*** Begin section ***

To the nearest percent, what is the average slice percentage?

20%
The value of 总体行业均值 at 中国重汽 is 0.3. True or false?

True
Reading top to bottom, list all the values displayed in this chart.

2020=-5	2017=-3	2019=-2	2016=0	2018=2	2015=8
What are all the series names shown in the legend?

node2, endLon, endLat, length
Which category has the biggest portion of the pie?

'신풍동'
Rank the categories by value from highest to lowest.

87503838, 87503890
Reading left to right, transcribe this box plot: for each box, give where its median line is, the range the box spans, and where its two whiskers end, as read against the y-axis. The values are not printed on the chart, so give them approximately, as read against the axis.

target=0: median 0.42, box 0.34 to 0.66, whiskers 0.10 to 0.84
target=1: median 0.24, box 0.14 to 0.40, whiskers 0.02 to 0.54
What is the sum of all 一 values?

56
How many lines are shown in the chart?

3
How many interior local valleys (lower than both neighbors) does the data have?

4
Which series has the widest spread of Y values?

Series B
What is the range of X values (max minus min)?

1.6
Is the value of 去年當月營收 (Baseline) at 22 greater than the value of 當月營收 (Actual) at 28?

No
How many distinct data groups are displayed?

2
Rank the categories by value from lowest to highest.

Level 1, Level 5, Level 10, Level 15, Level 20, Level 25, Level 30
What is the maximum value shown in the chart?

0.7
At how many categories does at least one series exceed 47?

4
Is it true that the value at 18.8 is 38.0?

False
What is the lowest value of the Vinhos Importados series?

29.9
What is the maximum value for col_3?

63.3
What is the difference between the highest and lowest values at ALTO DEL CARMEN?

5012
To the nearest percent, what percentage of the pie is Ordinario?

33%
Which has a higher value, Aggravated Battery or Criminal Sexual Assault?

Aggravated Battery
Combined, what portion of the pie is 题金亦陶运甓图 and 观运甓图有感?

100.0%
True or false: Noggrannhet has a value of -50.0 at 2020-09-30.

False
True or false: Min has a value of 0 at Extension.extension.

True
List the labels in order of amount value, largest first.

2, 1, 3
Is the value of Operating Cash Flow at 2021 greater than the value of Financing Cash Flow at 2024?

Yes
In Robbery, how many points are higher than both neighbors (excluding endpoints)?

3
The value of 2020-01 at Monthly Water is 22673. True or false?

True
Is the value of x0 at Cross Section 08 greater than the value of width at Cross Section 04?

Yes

*** End section ***

Copy all the rows above, substituting "donut" for every occurrence of "pie" and leaving everything else unchanged.

Completed exercise:
To the nearest percent, what is the average slice percentage?

20%
The value of 总体行业均值 at 中国重汽 is 0.3. True or false?

True
Reading top to bottom, list all the values displayed in this chart.

2020=-5	2017=-3	2019=-2	2016=0	2018=2	2015=8
What are all the series names shown in the legend?

node2, endLon, endLat, length
Which category has the biggest portion of the donut?

'신풍동'
Rank the categories by value from highest to lowest.

87503838, 87503890
Reading left to right, transcribe this box plot: for each box, give where its median line is, the range the box spans, and where its two whiskers end, as read against the y-axis. The values are not printed on the chart, so give them approximately, as read against the axis.

target=0: median 0.42, box 0.34 to 0.66, whiskers 0.10 to 0.84
target=1: median 0.24, box 0.14 to 0.40, whiskers 0.02 to 0.54
What is the sum of all 一 values?

56
How many lines are shown in the chart?

3
How many interior local valleys (lower than both neighbors) does the data have?

4
Which series has the widest spread of Y values?

Series B
What is the range of X values (max minus min)?

1.6
Is the value of 去年當月營收 (Baseline) at 22 greater than the value of 當月營收 (Actual) at 28?

No
How many distinct data groups are displayed?

2
Rank the categories by value from lowest to highest.

Level 1, Level 5, Level 10, Level 15, Level 20, Level 25, Level 30
What is the maximum value shown in the chart?

0.7
At how many categories does at least one series exceed 47?

4
Is it true that the value at 18.8 is 38.0?

False
What is the lowest value of the Vinhos Importados series?

29.9
What is the maximum value for col_3?

63.3
What is the difference between the highest and lowest values at ALTO DEL CARMEN?

5012
To the nearest percent, what percentage of the donut is Ordinario?

33%
Which has a higher value, Aggravated Battery or Criminal Sexual Assault?

Aggravated Battery
Combined, what portion of the donut is 题金亦陶运甓图 and 观运甓图有感?

100.0%
True or false: Noggrannhet has a value of -50.0 at 2020-09-30.

False
True or false: Min has a value of 0 at Extension.extension.

True
List the labels in order of amount value, largest first.

2, 1, 3
Is the value of Operating Cash Flow at 2021 greater than the value of Financing Cash Flow at 2024?

Yes
In Robbery, how many points are higher than both neighbors (excluding endpoints)?

3
The value of 2020-01 at Monthly Water is 22673. True or false?

True
Is the value of x0 at Cross Section 08 greater than the value of width at Cross Section 04?

Yes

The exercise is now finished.